Stored data:
=== Begin Enclosure ===

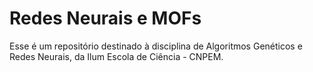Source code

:# Redes Neurais e MOFs
Esse é um repositório destinado à disciplina de Algoritmos Genéticos e Redes Neurais, da Ilum Escola de Ciência - CNPEM.
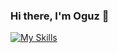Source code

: ### Hi there, I'm Oguz 👋
 
[![My Skills](https://skillicons.dev/icons?i=js,html,css,ts,nodejs,nextjs,expressjs,reactjs)](https://skillicons.dev)
<!--
**oguzcinar29/oguzcinar29** is a ✨ _special_ ✨ repository because its `README.md` (this file) appears on your GitHub profile.

Here are some ideas to get you started:

- 🔭 I’m currently working on ...
- 🌱 I’m currently learning ...
- 👯 I’m looking to collaborate on ...
- 🤔 I’m looking for help with ...
- 💬 Ask me about ...
- 📫 How to reach me: ...
- 😄 Pronouns: ...
- ⚡ Fun fact: ...
-->

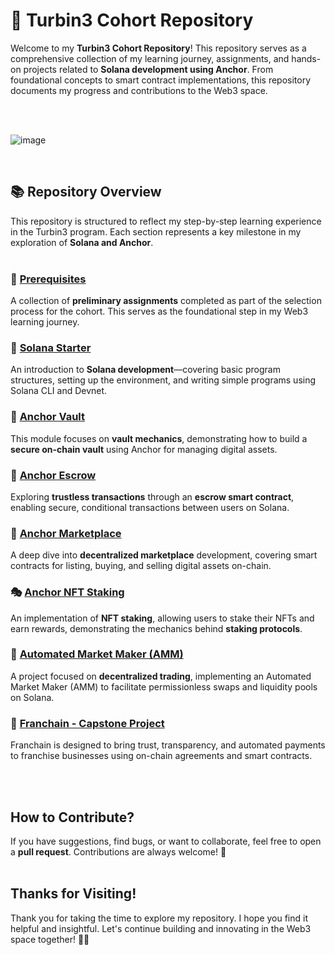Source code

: # 🚀 Turbin3 Cohort Repository

Welcome to my **Turbin3 Cohort Repository**! This repository serves as a comprehensive collection of my learning journey, assignments, and hands-on projects related to **Solana development using Anchor**. From foundational concepts to smart contract implementations, this repository documents my progress and contributions to the Web3 space. 

<br/><br/>

![image](https://github.com/user-attachments/assets/be314950-c3fa-414c-a395-3b78c6865af9)

<br/>

## 📚 **Repository Overview**
This repository is structured to reflect my step-by-step learning experience in the Turbin3 program. Each section represents a key milestone in my exploration of **Solana and Anchor**.
<br/><br/>

### 🏁 [Prerequisites](https://github.com/solana-turbin3/Q1_25_Builder_shivendram16053/tree/main/prereqs)  
A collection of **preliminary assignments** completed as part of the selection process for the cohort. This serves as the foundational step in my Web3 learning journey.
<br/>

### 🚀 [Solana Starter](https://github.com/solana-turbin3/Q1_25_Builder_shivendram16053/tree/main/solana-starter)  
An introduction to **Solana development**—covering basic program structures, setting up the environment, and writing simple programs using Solana CLI and Devnet.
<br/>

### 🔐 [Anchor Vault](https://github.com/solana-turbin3/Q1_25_Builder_shivendram16053/tree/main/anchor-vault)  
This module focuses on **vault mechanics**, demonstrating how to build a **secure on-chain vault** using Anchor for managing digital assets.
<br/>

### 🤝 [Anchor Escrow](https://github.com/solana-turbin3/Q1_25_Builder_shivendram16053/tree/main/anchor_escrow)  
Exploring **trustless transactions** through an **escrow smart contract**, enabling secure, conditional transactions between users on Solana.
<br/>

### 🏪 [Anchor Marketplace](https://github.com/solana-turbin3/Q1_25_Builder_shivendram16053/tree/main/anchor_marketplace)  
A deep dive into **decentralized marketplace** development, covering smart contracts for listing, buying, and selling digital assets on-chain.
<br/>

### 🎭 [Anchor NFT Staking](https://github.com/solana-turbin3/Q1_25_Builder_shivendram16053/tree/main/nft_staking)  
An implementation of **NFT staking**, allowing users to stake their NFTs and earn rewards, demonstrating the mechanics behind **staking protocols**.
<br/>

### 💱 [Automated Market Maker (AMM)](https://github.com/solana-turbin3/Q1_25_Builder_shivendram16053/tree/main/anchor_amm)
A project focused on **decentralized trading**, implementing an Automated Market Maker (AMM) to facilitate permissionless swaps and liquidity pools on Solana.

### 🏢 [Franchain - Capstone Project](https://github.com/shivendram16053/franchain-capstone/tree/8a0f36acfd214ce75d42fc85a54c9499d8947d08)
Franchain is designed to bring trust, transparency, and automated payments to franchise businesses using on-chain agreements and smart contracts.

<br/><br/>
## **How to Contribute?**
If you have suggestions, find bugs, or want to collaborate, feel free to open a **pull request**. Contributions are always welcome! 🚀 
<br/><br/>

## **Thanks for Visiting!**
Thank you for taking the time to explore my repository. I hope you find it helpful and insightful. Let's continue building and innovating in the Web3 space together! 🚀🔥
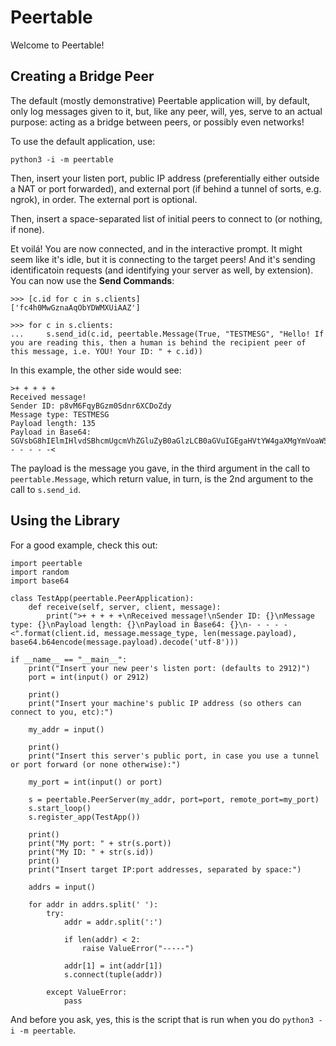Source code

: # Peertable

Welcome to Peertable!

## Creating a Bridge Peer

The default (mostly demonstrative) Peertable application will,
by default, only log messages given to it, but, like any peer, will,
yes, serve to an actual purpose: acting as a bridge between peers, or
possibly even networks!

To use the default application, use:

    python3 -i -m peertable
    
Then, insert your listen port, public IP address (preferentially either
outside a NAT or port forwarded), and external port (if behind a tunnel
of sorts, e.g. ngrok), in order. The external port is optional.

Then, insert a space-separated list of initial peers to connect to (or
nothing, if none).

Et voilá! You are now connected, and in the interactive prompt. It might
seem like it's idle, but it is connecting to the target peers! And it's
sending identificatoin requests (and identifying your server as well, by
extension). You can now use the **Send Commands**:

    >>> [c.id for c in s.clients]
    ['fc4h0MwGznaAqObYDWMXUiAAZ']
    
    >>> for c in s.clients:
    ...     s.send_id(c.id, peertable.Message(True, "TESTMESG", "Hello! If you are reading this, then a human is behind the recipient peer of this message, i.e. YOU! Your ID: " + c.id))
    
In this example, the other side would see:

    >+ + + + +
    Received message!
    Sender ID: p8vM6FqyBGzm0Sdnr6XCDoZdy
    Message type: TESTMESG
    Payload length: 135
    Payload in Base64: SGVsbG8hIElmIHlvdSBhcmUgcmVhZGluZyB0aGlzLCB0aGVuIGEgaHVtYW4gaXMgYmVoaW5kIHRoZSByZWNpcGllbnQgcGVlciBvZiB0aGlzIG1lc3NhZ2UsIGkuZS4gWU9VISBZb3VyIElEOiBmYzRoME13R3puYUFxT2JZRFdNWFVpQUFa
    - - - - -<
    
The payload is the message you gave, in the third argument in the call to `peertable.Message`, which return value, in turn, is the 2nd argument to the call to `s.send_id`.

## Using the Library

For a good example, check this out:

    import peertable
    import random
    import base64

    class TestApp(peertable.PeerApplication):
        def receive(self, server, client, message):
            print(">+ + + + +\nReceived message!\nSender ID: {}\nMessage type: {}\nPayload length: {}\nPayload in Base64: {}\n- - - - -<".format(client.id, message.message_type, len(message.payload), base64.b64encode(message.payload).decode('utf-8')))

    if __name__ == "__main__":
        print("Insert your new peer's listen port: (defaults to 2912)")
        port = int(input() or 2912)
        
        print()
        print("Insert your machine's public IP address (so others can connect to you, etc):")
        
        my_addr = input()
        
        print()
        print("Insert this server's public port, in case you use a tunnel or port forward (or none otherwise):")
        
        my_port = int(input() or port)
        
        s = peertable.PeerServer(my_addr, port=port, remote_port=my_port)
        s.start_loop()
        s.register_app(TestApp())
        
        print()
        print("My port: " + str(s.port))
        print("My ID: " + str(s.id))
        print()
        print("Insert target IP:port addresses, separated by space:")
        
        addrs = input()
        
        for addr in addrs.split(' '):
            try:    
                addr = addr.split(':')
            
                if len(addr) < 2:
                    raise ValueError("-----")
                
                addr[1] = int(addr[1])
                s.connect(tuple(addr))
                
            except ValueError:
                pass
                
And before you ask, yes, this is the script that is run when you do `python3 -i -m peertable`.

=== End Enclosure ===

■ What you need to do ■
Update the entries by replacing "vault mechanics" with "vault design" and keeping everything else the same. Leave the pictures out of your answer.

■ Expected output ■
Source code

:# Redes Neurais e MOFs
Esse é um repositório destinado à disciplina de Algoritmos Genéticos e Redes Neurais, da Ilum Escola de Ciência - CNPEM.
Source code

: ### Hi there, I'm Oguz 👋
 
[![My Skills](https://skillicons.dev/icons?i=js,html,css,ts,nodejs,nextjs,expressjs,reactjs)](https://skillicons.dev)
<!--
**oguzcinar29/oguzcinar29** is a ✨ _special_ ✨ repository because its `README.md` (this file) appears on your GitHub profile.

Here are some ideas to get you started:

- 🔭 I’m currently working on ...
- 🌱 I’m currently learning ...
- 👯 I’m looking to collaborate on ...
- 🤔 I’m looking for help with ...
- 💬 Ask me about ...
- 📫 How to reach me: ...
- 😄 Pronouns: ...
- ⚡ Fun fact: ...
-->

Source code

: # 🚀 Turbin3 Cohort Repository

Welcome to my **Turbin3 Cohort Repository**! This repository serves as a comprehensive collection of my learning journey, assignments, and hands-on projects related to **Solana development using Anchor**. From foundational concepts to smart contract implementations, this repository documents my progress and contributions to the Web3 space. 

<br/><br/>

![image](https://github.com/user-attachments/assets/be314950-c3fa-414c-a395-3b78c6865af9)

<br/>

## 📚 **Repository Overview**
This repository is structured to reflect my step-by-step learning experience in the Turbin3 program. Each section represents a key milestone in my exploration of **Solana and Anchor**.
<br/><br/>

### 🏁 [Prerequisites](https://github.com/solana-turbin3/Q1_25_Builder_shivendram16053/tree/main/prereqs)  
A collection of **preliminary assignments** completed as part of the selection process for the cohort. This serves as the foundational step in my Web3 learning journey.
<br/>

### 🚀 [Solana Starter](https://github.com/solana-turbin3/Q1_25_Builder_shivendram16053/tree/main/solana-starter)  
An introduction to **Solana development**—covering basic program structures, setting up the environment, and writing simple programs using Solana CLI and Devnet.
<br/>

### 🔐 [Anchor Vault](https://github.com/solana-turbin3/Q1_25_Builder_shivendram16053/tree/main/anchor-vault)  
This module focuses on **vault design**, demonstrating how to build a **secure on-chain vault** using Anchor for managing digital assets.
<br/>

### 🤝 [Anchor Escrow](https://github.com/solana-turbin3/Q1_25_Builder_shivendram16053/tree/main/anchor_escrow)  
Exploring **trustless transactions** through an **escrow smart contract**, enabling secure, conditional transactions between users on Solana.
<br/>

### 🏪 [Anchor Marketplace](https://github.com/solana-turbin3/Q1_25_Builder_shivendram16053/tree/main/anchor_marketplace)  
A deep dive into **decentralized marketplace** development, covering smart contracts for listing, buying, and selling digital assets on-chain.
<br/>

### 🎭 [Anchor NFT Staking](https://github.com/solana-turbin3/Q1_25_Builder_shivendram16053/tree/main/nft_staking)  
An implementation of **NFT staking**, allowing users to stake their NFTs and earn rewards, demonstrating the mechanics behind **staking protocols**.
<br/>

### 💱 [Automated Market Maker (AMM)](https://github.com/solana-turbin3/Q1_25_Builder_shivendram16053/tree/main/anchor_amm)
A project focused on **decentralized trading**, implementing an Automated Market Maker (AMM) to facilitate permissionless swaps and liquidity pools on Solana.

### 🏢 [Franchain - Capstone Project](https://github.com/shivendram16053/franchain-capstone/tree/8a0f36acfd214ce75d42fc85a54c9499d8947d08)
Franchain is designed to bring trust, transparency, and automated payments to franchise businesses using on-chain agreements and smart contracts.

<br/><br/>
## **How to Contribute?**
If you have suggestions, find bugs, or want to collaborate, feel free to open a **pull request**. Contributions are always welcome! 🚀 
<br/><br/>

## **Thanks for Visiting!**
Thank you for taking the time to explore my repository. I hope you find it helpful and insightful. Let's continue building and innovating in the Web3 space together! 🚀🔥
Source code

: # Peertable

Welcome to Peertable!

## Creating a Bridge Peer

The default (mostly demonstrative) Peertable application will,
by default, only log messages given to it, but, like any peer, will,
yes, serve to an actual purpose: acting as a bridge between peers, or
possibly even networks!

To use the default application, use:

    python3 -i -m peertable
    
Then, insert your listen port, public IP address (preferentially either
outside a NAT or port forwarded), and external port (if behind a tunnel
of sorts, e.g. ngrok), in order. The external port is optional.

Then, insert a space-separated list of initial peers to connect to (or
nothing, if none).

Et voilá! You are now connected, and in the interactive prompt. It might
seem like it's idle, but it is connecting to the target peers! And it's
sending identificatoin requests (and identifying your server as well, by
extension). You can now use the **Send Commands**:

    >>> [c.id for c in s.clients]
    ['fc4h0MwGznaAqObYDWMXUiAAZ']
    
    >>> for c in s.clients:
    ...     s.send_id(c.id, peertable.Message(True, "TESTMESG", "Hello! If you are reading this, then a human is behind the recipient peer of this message, i.e. YOU! Your ID: " + c.id))
    
In this example, the other side would see:

    >+ + + + +
    Received message!
    Sender ID: p8vM6FqyBGzm0Sdnr6XCDoZdy
    Message type: TESTMESG
    Payload length: 135
    Payload in Base64: SGVsbG8hIElmIHlvdSBhcmUgcmVhZGluZyB0aGlzLCB0aGVuIGEgaHVtYW4gaXMgYmVoaW5kIHRoZSByZWNpcGllbnQgcGVlciBvZiB0aGlzIG1lc3NhZ2UsIGkuZS4gWU9VISBZb3VyIElEOiBmYzRoME13R3puYUFxT2JZRFdNWFVpQUFa
    - - - - -<
    
The payload is the message you gave, in the third argument in the call to `peertable.Message`, which return value, in turn, is the 2nd argument to the call to `s.send_id`.

## Using the Library

For a good example, check this out:

    import peertable
    import random
    import base64

    class TestApp(peertable.PeerApplication):
        def receive(self, server, client, message):
            print(">+ + + + +\nReceived message!\nSender ID: {}\nMessage type: {}\nPayload length: {}\nPayload in Base64: {}\n- - - - -<".format(client.id, message.message_type, len(message.payload), base64.b64encode(message.payload).decode('utf-8')))

    if __name__ == "__main__":
        print("Insert your new peer's listen port: (defaults to 2912)")
        port = int(input() or 2912)
        
        print()
        print("Insert your machine's public IP address (so others can connect to you, etc):")
        
        my_addr = input()
        
        print()
        print("Insert this server's public port, in case you use a tunnel or port forward (or none otherwise):")
        
        my_port = int(input() or port)
        
        s = peertable.PeerServer(my_addr, port=port, remote_port=my_port)
        s.start_loop()
        s.register_app(TestApp())
        
        print()
        print("My port: " + str(s.port))
        print("My ID: " + str(s.id))
        print()
        print("Insert target IP:port addresses, separated by space:")
        
        addrs = input()
        
        for addr in addrs.split(' '):
            try:    
                addr = addr.split(':')
            
                if len(addr) < 2:
                    raise ValueError("-----")
                
                addr[1] = int(addr[1])
                s.connect(tuple(addr))
                
            except ValueError:
                pass
                
And before you ask, yes, this is the script that is run when you do `python3 -i -m peertable`.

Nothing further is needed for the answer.